• Source excerpt:
This is unfortunate. Because design (including implementation!) is a learning process, our understanding of why we make certain decisions can and will change significantly during design, almost guaranteeing significant drift between early design documentation and the system as built. If, in mitigating this problem, one relies primarily on the code for design documentation, then it takes significant mental work to work out "what" the module from "how" it does it, and still more work to go backwards from "what" the module does to "why" it does it - that is, in relying primarily on the code for design documentation, you are two degrees removed from understanding the design motivation.

Consider, instead, code with a useful test suite. While the "how does this work?" question is answered by the system code itself, the "what does this do?" question is answered by the test code. With a good test suite, you will see the set of "what" answers that the designer thought were relevant in building the set of code under test. You do not need to work backwards from "how", and you have removed a degree of uncertainty in trying to understand the "why" behind a set of code. And, if the test suite is run with sufficient frequency, then the documentation for these "what" answers (that is, the test code itself) is much less likely to drift away from the execution model of the system. Having these two views into the execution model of the system — two orthogonal views — should help maintainers more rapidly develop a deeper understanding of the system under maintenance.

Furthermore, on the designer's part, the discipline of maintaining documentation for not just "how" does a process work, but also "what does the process do" (in other words, having to maintain both the code and the tests) encourages more rigorous consideration of the system model than would otherwise be the case: if I can't figure out a reasonable way to represent "what does this do" in code (that is, if I can't write reasonable test code), then I take it as a hint that I should reconsider my modular breakdown. Remember Dijkstra's admonition:

As a slow-witted human being I have a very small head and I had better learn to live with it and to respect my limitations and give them full credit, rather than try to ignore them, for the latter vain effort will be punished by failure.

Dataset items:
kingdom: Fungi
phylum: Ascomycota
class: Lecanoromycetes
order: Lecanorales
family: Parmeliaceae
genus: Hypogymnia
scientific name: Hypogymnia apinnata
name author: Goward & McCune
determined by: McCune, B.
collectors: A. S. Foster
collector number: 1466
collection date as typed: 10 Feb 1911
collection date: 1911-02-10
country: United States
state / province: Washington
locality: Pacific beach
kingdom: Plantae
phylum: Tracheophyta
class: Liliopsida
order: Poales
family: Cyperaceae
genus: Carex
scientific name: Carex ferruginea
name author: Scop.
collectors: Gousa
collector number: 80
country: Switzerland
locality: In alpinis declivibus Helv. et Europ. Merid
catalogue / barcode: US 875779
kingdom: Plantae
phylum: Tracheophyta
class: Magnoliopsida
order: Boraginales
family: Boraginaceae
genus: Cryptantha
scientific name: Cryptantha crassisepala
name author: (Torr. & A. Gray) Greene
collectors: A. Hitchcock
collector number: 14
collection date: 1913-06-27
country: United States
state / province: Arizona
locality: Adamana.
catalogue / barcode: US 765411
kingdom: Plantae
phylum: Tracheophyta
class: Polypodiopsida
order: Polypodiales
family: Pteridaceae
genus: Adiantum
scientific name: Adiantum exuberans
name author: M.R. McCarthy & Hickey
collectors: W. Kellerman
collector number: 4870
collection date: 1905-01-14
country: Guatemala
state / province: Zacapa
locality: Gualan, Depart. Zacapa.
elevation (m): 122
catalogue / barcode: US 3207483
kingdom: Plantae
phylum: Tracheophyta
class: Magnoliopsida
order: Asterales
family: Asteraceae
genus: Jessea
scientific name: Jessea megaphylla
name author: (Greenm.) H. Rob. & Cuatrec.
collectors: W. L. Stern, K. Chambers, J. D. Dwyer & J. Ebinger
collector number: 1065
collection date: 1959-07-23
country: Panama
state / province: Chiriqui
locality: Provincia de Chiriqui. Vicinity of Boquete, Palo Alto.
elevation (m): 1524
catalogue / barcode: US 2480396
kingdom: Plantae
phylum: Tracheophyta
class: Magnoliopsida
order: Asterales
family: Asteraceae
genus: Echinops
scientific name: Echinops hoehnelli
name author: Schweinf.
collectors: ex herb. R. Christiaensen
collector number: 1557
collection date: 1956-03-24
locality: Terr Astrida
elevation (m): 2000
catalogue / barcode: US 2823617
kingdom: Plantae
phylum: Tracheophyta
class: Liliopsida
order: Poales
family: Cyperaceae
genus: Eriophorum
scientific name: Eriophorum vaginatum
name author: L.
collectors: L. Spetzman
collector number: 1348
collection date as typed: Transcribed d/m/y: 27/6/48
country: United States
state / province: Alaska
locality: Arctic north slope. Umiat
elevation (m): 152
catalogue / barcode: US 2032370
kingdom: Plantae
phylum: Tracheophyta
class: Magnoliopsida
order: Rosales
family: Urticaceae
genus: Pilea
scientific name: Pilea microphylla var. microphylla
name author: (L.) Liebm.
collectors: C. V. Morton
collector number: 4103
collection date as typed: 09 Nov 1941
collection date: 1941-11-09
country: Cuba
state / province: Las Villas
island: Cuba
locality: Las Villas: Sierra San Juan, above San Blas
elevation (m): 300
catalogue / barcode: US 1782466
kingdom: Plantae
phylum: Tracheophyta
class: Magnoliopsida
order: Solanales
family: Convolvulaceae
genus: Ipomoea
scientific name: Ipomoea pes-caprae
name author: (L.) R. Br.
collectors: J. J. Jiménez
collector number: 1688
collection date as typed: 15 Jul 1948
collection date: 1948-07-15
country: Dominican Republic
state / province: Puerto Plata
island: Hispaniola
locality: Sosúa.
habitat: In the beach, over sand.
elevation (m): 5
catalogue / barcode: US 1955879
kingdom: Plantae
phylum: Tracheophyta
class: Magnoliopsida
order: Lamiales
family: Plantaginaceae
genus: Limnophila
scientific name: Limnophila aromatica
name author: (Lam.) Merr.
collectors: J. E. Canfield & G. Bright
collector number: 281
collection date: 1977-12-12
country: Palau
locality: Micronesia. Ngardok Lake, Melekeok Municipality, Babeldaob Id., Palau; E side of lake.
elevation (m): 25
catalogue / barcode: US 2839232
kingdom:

• Directions:
**1)** According to the passage on test suites as design documentation, why is significant drift between early design documentation and the system as built almost guaranteed?
**2)** Write the next few sentences of the passage on test suites as design documentation, picking up after its final sentence.

• Solved problems:
**1)** Design, including implementation, is a learning process. Our understanding of why we make certain decisions can and will change significantly during design.

**2)**
Because it takes more cognitive effort to maintain both the tests and the code than to maintain the code alone, I must consider simpler entities if I'm to keep both the code and the tests in my head at once. When this constraint is applied throughout a system, it encourages complexity reduction in every unit of the system — including the complexity of inter-unit interactions. Since complexity is being reduced while maintaining system function, it must be the accidental complexity of the system being taken out, so that a higher proportion of the remaining system complexity is essential to the problem domain. By previous argument, this implies that the unit-testing discipline encourages increased solution elegance.

This makes unit-testing discipline an example of what business-types call "synergy" - a win/win scenario. On the design side, following the discipline encourages a design composed of simpler, more orthogonal units. On the maintenance side, the existence of tests provide an orthogonal view of the design, making the design of individual units more comprehensible. This makes it easier for maintainers to develop a mental model of the system (going back to the "why" question that motivated the system in the first place), so that required maintenance will be less likely to result in model inconsistency. A more comprehensible, internally consistent, system is less risky to maintain than a less comprehensible, or internally inconsistent system would be. Unit testing encourages design elegance.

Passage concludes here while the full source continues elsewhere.